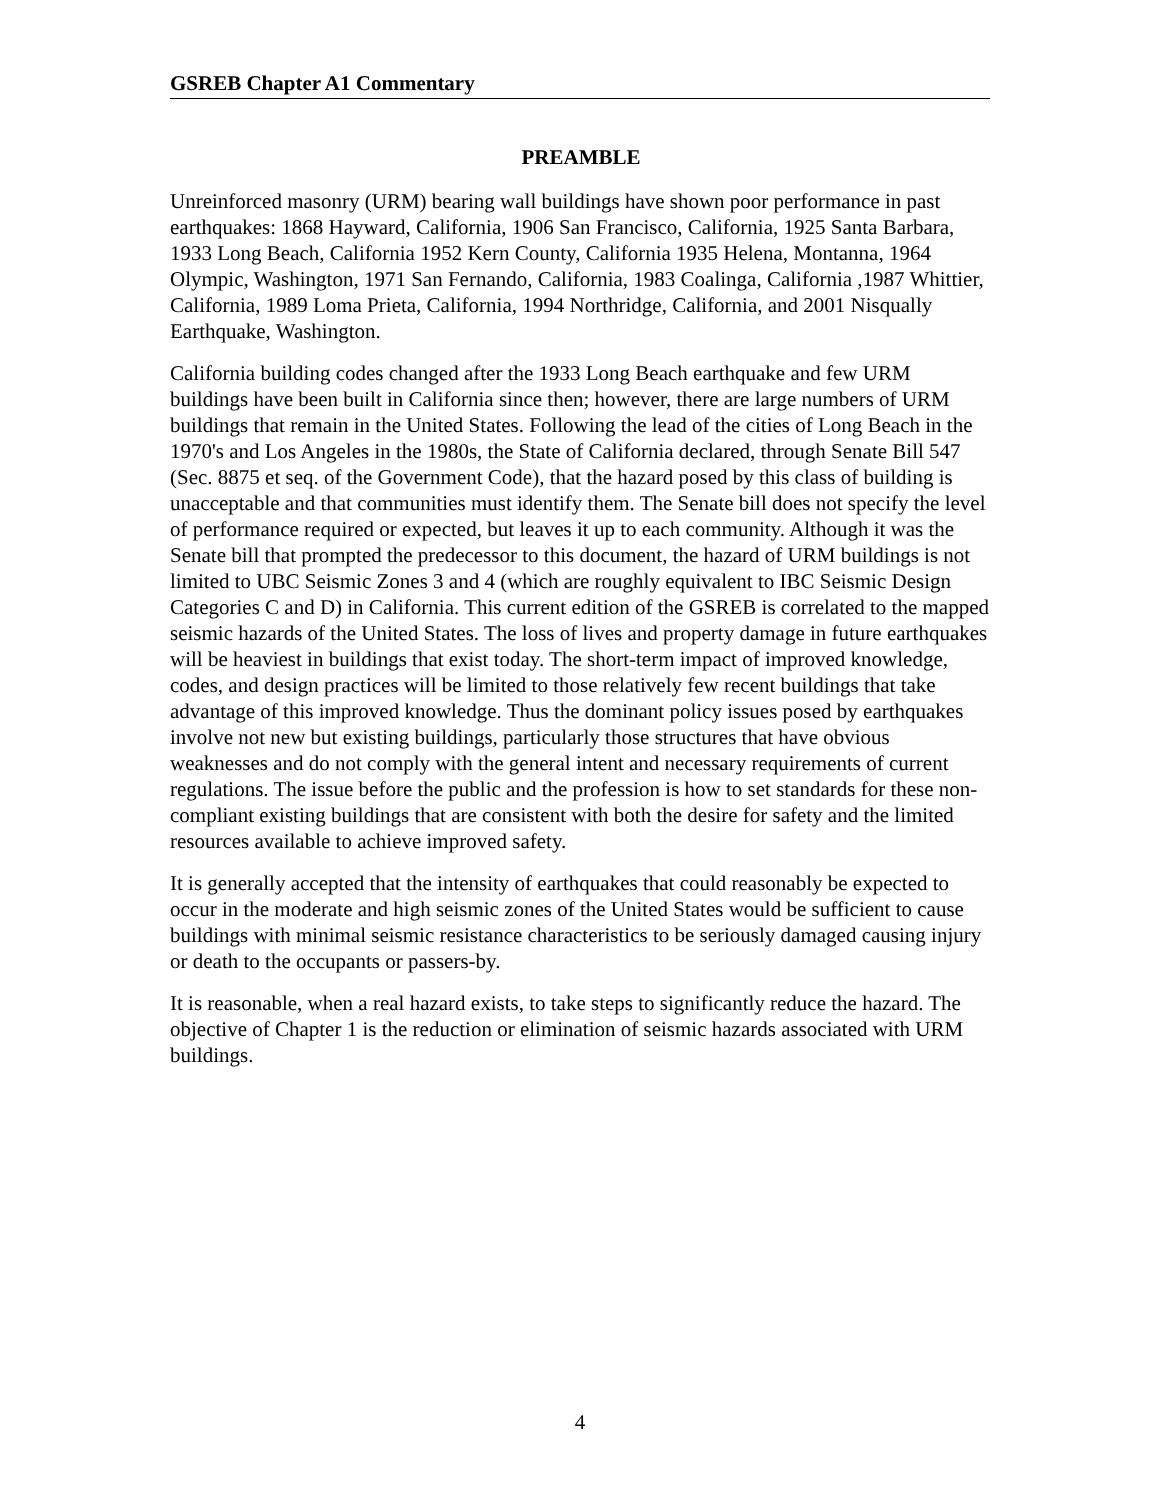GSREB Chapter A1 Commentary
PREAMBLE
Unreinforced masonry (URM) bearing wall buildings have shown poor performance in past earthquakes: 1868 Hayward, California, 1906 San Francisco, California, 1925 Santa Barbara, 1933 Long Beach, California 1952 Kern County, California 1935 Helena, Montanna, 1964 Olympic, Washington, 1971 San Fernando, California, 1983 Coalinga, California ,1987 Whittier, California, 1989 Loma Prieta, California, 1994 Northridge, California, and 2001 Nisqually Earthquake, Washington.
California building codes changed after the 1933 Long Beach earthquake and few URM buildings have been built in California since then; however, there are large numbers of URM buildings that remain in the United States. Following the lead of the cities of Long Beach in the 1970's and Los Angeles in the 1980s, the State of California declared, through Senate Bill 547 (Sec. 8875 et seq. of the Government Code), that the hazard posed by this class of building is unacceptable and that communities must identify them. The Senate bill does not specify the level of performance required or expected, but leaves it up to each community. Although it was the Senate bill that prompted the predecessor to this document, the hazard of URM buildings is not limited to UBC Seismic Zones 3 and 4 (which are roughly equivalent to IBC Seismic Design Categories C and D) in California. This current edition of the GSREB is correlated to the mapped seismic hazards of the United States. The loss of lives and property damage in future earthquakes will be heaviest in buildings that exist today. The short-term impact of improved knowledge, codes, and design practices will be limited to those relatively few recent buildings that take advantage of this improved knowledge. Thus the dominant policy issues posed by earthquakes involve not new but existing buildings, particularly those structures that have obvious weaknesses and do not comply with the general intent and necessary requirements of current regulations. The issue before the public and the profession is how to set standards for these non-compliant existing buildings that are consistent with both the desire for safety and the limited resources available to achieve improved safety.
It is generally accepted that the intensity of earthquakes that could reasonably be expected to occur in the moderate and high seismic zones of the United States would be sufficient to cause buildings with minimal seismic resistance characteristics to be seriously damaged causing injury or death to the occupants or passers-by.
It is reasonable, when a real hazard exists, to take steps to significantly reduce the hazard. The objective of Chapter 1 is the reduction or elimination of seismic hazards associated with URM buildings.
4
^^^^^^^^^^^^^^^^
**WHAT NEEDS TO BE DONE:** Please repeat every line from the listing above exactly as it appears. Drop the pictures.

**YOUR SOLUTION:**
GSREB Chapter A1 Commentary
PREAMBLE
Unreinforced masonry (URM) bearing wall buildings have shown poor performance in past earthquakes: 1868 Hayward, California, 1906 San Francisco, California, 1925 Santa Barbara, 1933 Long Beach, California 1952 Kern County, California 1935 Helena, Montanna, 1964 Olympic, Washington, 1971 San Fernando, California, 1983 Coalinga, California ,1987 Whittier, California, 1989 Loma Prieta, California, 1994 Northridge, California, and 2001 Nisqually Earthquake, Washington.
California building codes changed after the 1933 Long Beach earthquake and few URM buildings have been built in California since then; however, there are large numbers of URM buildings that remain in the United States. Following the lead of the cities of Long Beach in the 1970's and Los Angeles in the 1980s, the State of California declared, through Senate Bill 547 (Sec. 8875 et seq. of the Government Code), that the hazard posed by this class of building is unacceptable and that communities must identify them. The Senate bill does not specify the level of performance required or expected, but leaves it up to each community. Although it was the Senate bill that prompted the predecessor to this document, the hazard of URM buildings is not limited to UBC Seismic Zones 3 and 4 (which are roughly equivalent to IBC Seismic Design Categories C and D) in California. This current edition of the GSREB is correlated to the mapped seismic hazards of the United States. The loss of lives and property damage in future earthquakes will be heaviest in buildings that exist today. The short-term impact of improved knowledge, codes, and design practices will be limited to those relatively few recent buildings that take advantage of this improved knowledge. Thus the dominant policy issues posed by earthquakes involve not new but existing buildings, particularly those structures that have obvious weaknesses and do not comply with the general intent and necessary requirements of current regulations. The issue before the public and the profession is how to set standards for these non-compliant existing buildings that are consistent with both the desire for safety and the limited resources available to achieve improved safety.
It is generally accepted that the intensity of earthquakes that could reasonably be expected to occur in the moderate and high seismic zones of the United States would be sufficient to cause buildings with minimal seismic resistance characteristics to be seriously damaged causing injury or death to the occupants or passers-by.
It is reasonable, when a real hazard exists, to take steps to significantly reduce the hazard. The objective of Chapter 1 is the reduction or elimination of seismic hazards associated with URM buildings.
4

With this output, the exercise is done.